Windows High Contrast Mode and the CSS forced-colors media feature exist for users who need extreme contrast to use their computer at all. Most products break entirely under these settings because they use background images, custom colors, and box shadows that the OS overrides.
How Forced Colors Works
When forced colors is active, the OS replaces all CSS colors with a small palette of system colors. Backgrounds become Canvas. Text becomes CanvasText. Interactive elements use ButtonFace and ButtonText. Any color not in this palette is replaced.
The problems this causes:
- Icon buttons with SVG icons lose their visible state (hover, focus, active)

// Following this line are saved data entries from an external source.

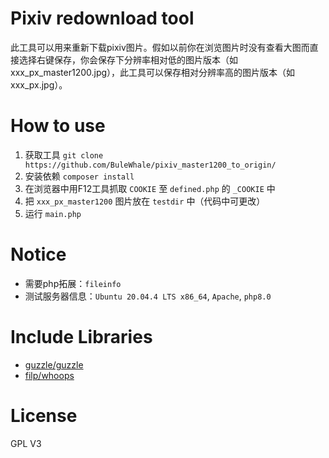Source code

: # Pixiv redownload tool

此工具可以用来重新下载pixiv图片。假如以前你在浏览图片时没有查看大图而直接选择右键保存，你会保存下分辨率相对低的图片版本（如xxx_px_master1200.jpg），此工具可以保存相对分辨率高的图片版本（如xxx_px.jpg）。

# How to use
1. 获取工具 `git clone https://github.com/BuleWhale/pixiv_master1200_to_origin/`
2. 安装依赖 `composer install`
3. 在浏览器中用F12工具抓取 `COOKIE` 至 `defined.php` 的 `_COOKIE` 中
4. 把 `xxx_px_master1200` 图片放在 `testdir` 中（代码中可更改）
5. 运行 `main.php`

# Notice
* 需要php拓展：`fileinfo`  
* 测试服务器信息：`Ubuntu 20.04.4 LTS x86_64`, `Apache`, `php8.0`

# Include Libraries
* [guzzle/guzzle](https://github.com/guzzle/guzzle/)
* [filp/whoops](https://github.com/filp/whoops)

# License
GPL V3
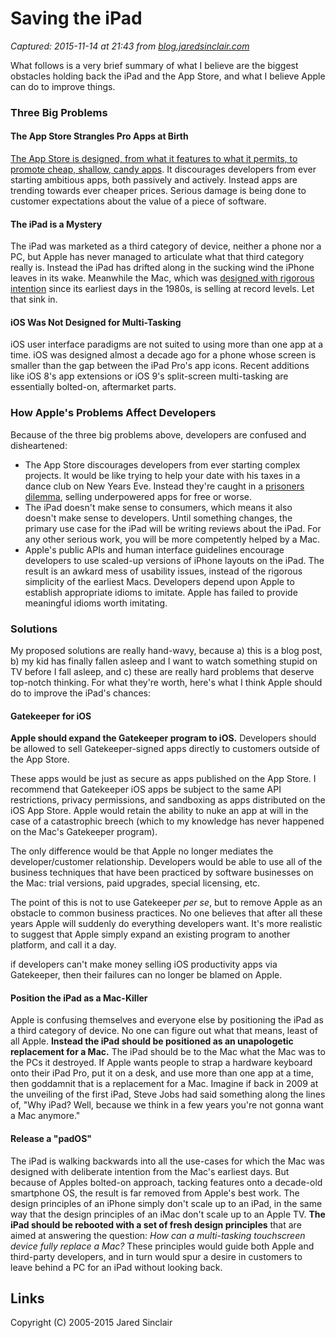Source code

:# Saving the iPad

_Captured: 2015-11-14 at 21:43 from [blog.jaredsinclair.com](http://blog.jaredsinclair.com/post/133180873570/saving-the-ipad)_

What follows is a very brief summary of what I believe are the biggest obstacles holding back the iPad and the App Store, and what I believe Apple can do to improve things.

### Three Big Problems

#### The App Store Strangles Pro Apps at Birth

[The App Store is designed, from what it features to what it permits, to promote cheap, shallow, candy apps](http://stratechery.com/2013/papering-over-app-store-problems/). It discourages developers from ever starting ambitious apps, both passively and actively. Instead apps are trending towards ever cheaper prices. Serious damage is being done to customer expectations about the value of a piece of software.

#### The iPad is a Mystery

The iPad was marketed as a third category of device, neither a phone nor a PC, but Apple has never managed to articulate what that third category really is. Instead the iPad has drifted along in the sucking wind the iPhone leaves in its wake. Meanwhile the Mac, which was [designed with rigorous intention](http://www.fastcodesign.com/3053406/how-apple-is-giving-design-a-bad-name) since its earliest days in the 1980s, is selling at record levels. Let that sink in.

#### iOS Was Not Designed for Multi-Tasking

iOS user interface paradigms are not suited to using more than one app at a time. iOS was designed almost a decade ago for a phone whose screen is smaller than the gap between the iPad Pro's app icons. Recent additions like iOS 8's app extensions or iOS 9's split-screen multi-tasking are essentially bolted-on, aftermarket parts.

### How Apple's Problems Affect Developers

Because of the three big problems above, developers are confused and disheartened:

  * The App Store discourages developers from ever starting complex projects. It would be like trying to help your date with his taxes in a dance club on New Years Eve. Instead they're caught in a [prisoners dilemma](http://metakite.com/blog/2015/11/the-prisoners-dilemma/), selling underpowered apps for free or worse.
  * The iPad doesn't make sense to consumers, which means it also doesn't make sense to developers. Until something changes, the primary use case for the iPad will be writing reviews about the iPad. For any other serious work, you will be more competently helped by a Mac.
  * Apple's public APIs and human interface guidelines encourage developers to use scaled-up versions of iPhone layouts on the iPad. The result is an awkard mess of usability issues, instead of the rigorous simplicity of the earliest Macs. Developers depend upon Apple to establish appropriate idioms to imitate. Apple has failed to provide meaningful idioms worth imitating.

### Solutions

My proposed solutions are really hand-wavy, because a) this is a blog post, b) my kid has finally fallen asleep and I want to watch something stupid on TV before I fall asleep, and c) these are really hard problems that deserve top-notch thinking. For what they're worth, here's what I think Apple should do to improve the iPad's chances:

#### Gatekeeper for iOS

**Apple should expand the Gatekeeper program to iOS.** Developers should be allowed to sell Gatekeeper-signed apps directly to customers outside of the App Store.

These apps would be just as secure as apps published on the App Store. I recommend that Gatekeeper iOS apps be subject to the same API restrictions, privacy permissions, and sandboxing as apps distributed on the iOS App Store. Apple would retain the ability to nuke an app at will in the case of a catastrophic breech (which to my knowledge has never happened on the Mac's Gatekeeper program).

The only difference would be that Apple no longer mediates the developer/customer relationship. Developers would be able to use all of the business techniques that have been practiced by software businesses on the Mac: trial versions, paid upgrades, special licensing, etc.

The point of this is not to use Gatekeeper _per se_, but to remove Apple as an obstacle to common business practices. No one believes that after all these years Apple will suddenly do everything developers want. It's more realistic to suggest that Apple simply expand an existing program to another platform, and call it a day.

if developers can't make money selling iOS productivity apps via Gatekeeper, then their failures can no longer be blamed on Apple.

#### Position the iPad as a Mac-Killer

Apple is confusing themselves and everyone else by positioning the iPad as a third category of device. No one can figure out what that means, least of all Apple. **Instead the iPad should be positioned as an unapologetic replacement for a Mac.** The iPad should be to the Mac what the Mac was to the PCs it destroyed. If Apple wants people to strap a hardware keyboard onto their iPad Pro, put it on a desk, and use more than one app at a time, then goddamnit that is a replacement for a Mac. Imagine if back in 2009 at the unveiling of the first iPad, Steve Jobs had said something along the lines of, "Why iPad? Well, because we think in a few years you're not gonna want a Mac anymore."

#### Release a "padOS"

The iPad is walking backwards into all the use-cases for which the Mac was designed with deliberate intention from the Mac's earliest days. But because of Apples bolted-on approach, tacking features onto a decade-old smartphone OS, the result is far removed from Apple's best work. The design principles of an iPhone simply don't scale up to an iPad, in the same way that the design principles of an iMac don't scale up to an Apple TV. **The iPad should be rebooted with a set of fresh design principles** that are aimed at answering the question: _How can a multi-tasking touchscreen device fully replace a Mac?_ These principles would guide both Apple and third-party developers, and in turn would spur a desire in customers to leave behind a PC for an iPad without looking back.

## Links

Copyright (C) 2005-2015 Jared Sinclair

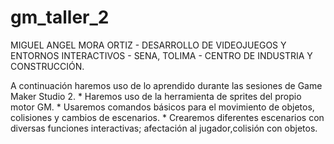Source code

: # gm_taller_2

MIGUEL ANGEL MORA ORTIZ -
DESARROLLO DE VIDEOJUEGOS Y ENTORNOS INTERACTIVOS -
SENA, TOLIMA -
CENTRO DE INDUSTRIA Y CONSTRUCCIÓN.  


A continuación haremos uso de lo aprendido durante las sesiones de Game Maker Studio 2.
    * Haremos uso de la herramienta de sprites del propio motor GM.
    * Usaremos comandos básicos para el movimiento de objetos, colisiones y cambios de escenarios.
    * Crearemos diferentes escenarios con diversas funciones interactivas; afectación al jugador,colisión con objetos.
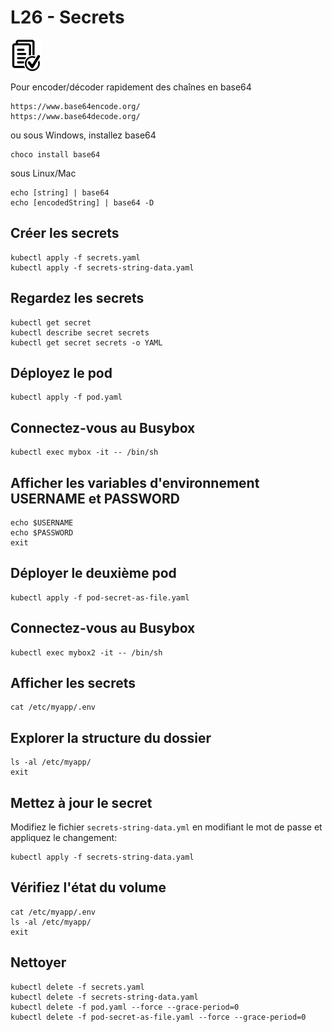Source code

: # L26 - Secrets

![Hands-On Files](../images/checked-files-50px.png)

Pour encoder/décoder rapidement des chaînes en base64

    https://www.base64encode.org/
    https://www.base64decode.org/

ou sous Windows, installez base64

    choco install base64

sous Linux/Mac

    echo [string] | base64
    echo [encodedString] | base64 -D

## Créer les secrets

    kubectl apply -f secrets.yaml
    kubectl apply -f secrets-string-data.yaml

## Regardez les secrets

    kubectl get secret
    kubectl describe secret secrets
    kubectl get secret secrets -o YAML

## Déployez le pod

    kubectl apply -f pod.yaml

## Connectez-vous au Busybox

    kubectl exec mybox -it -- /bin/sh

## Afficher les variables d'environnement USERNAME et PASSWORD

    echo $USERNAME
    echo $PASSWORD
    exit

## Déployer le deuxième pod

    kubectl apply -f pod-secret-as-file.yaml

## Connectez-vous au Busybox

    kubectl exec mybox2 -it -- /bin/sh

## Afficher les secrets

    cat /etc/myapp/.env

## Explorer la structure du dossier

    ls -al /etc/myapp/
    exit

## Mettez à jour le secret

Modifiez le fichier `secrets-string-data.yml` en modifiant le mot de passe et appliquez le changement:

    kubectl apply -f secrets-string-data.yaml

## Vérifiez l'état du volume

    cat /etc/myapp/.env
    ls -al /etc/myapp/
    exit

## Nettoyer

    kubectl delete -f secrets.yaml
    kubectl delete -f secrets-string-data.yaml 
    kubectl delete -f pod.yaml --force --grace-period=0
    kubectl delete -f pod-secret-as-file.yaml --force --grace-period=0
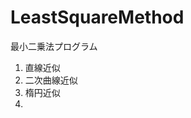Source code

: # LeastSquareMethod
最小二乗法プログラム</br>
<script src="http://cdn.mathjax.org/mathjax/latest/MathJax.js?config=TeX-AMS-MML_HTMLorMML">
$$
\begin{align*}
  J = \frac{1}{2}(\bold{y}_i - f(\bold{x_i}))^2 
\end{align*}
$$
</script>

1) 直線近似</br>
2) 二次曲線近似</br>
3) 楕円近似</br>
4) 
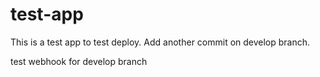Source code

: # test-app

This is a test app to test deploy.
Add another commit on develop branch.

test webhook for develop branch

- Custom checkboxes and radio buttons become invisible
- Cards that use box shadows for elevation become flat and indistinguishable
- Focus indicators implemented with box-shadow disappear
The Fixes
@media (forced-colors: active) {
/* Restore borders that box-shadow was providing */
.card {
border: 1px solid ButtonText;
}
/* Ensure SVG icons inherit forced color */
svg {
fill: currentColor;
}
/* Use outline instead of box-shadow for focus */
:focus-visible {
outline: 2px solid ButtonText;
box-shadow: none;
}
}
The Outcome
The product now passes manual testing under Windows High Contrast Mode in both light and dark variants. Users who depend on forced colors can complete all primary workflows without workarounds.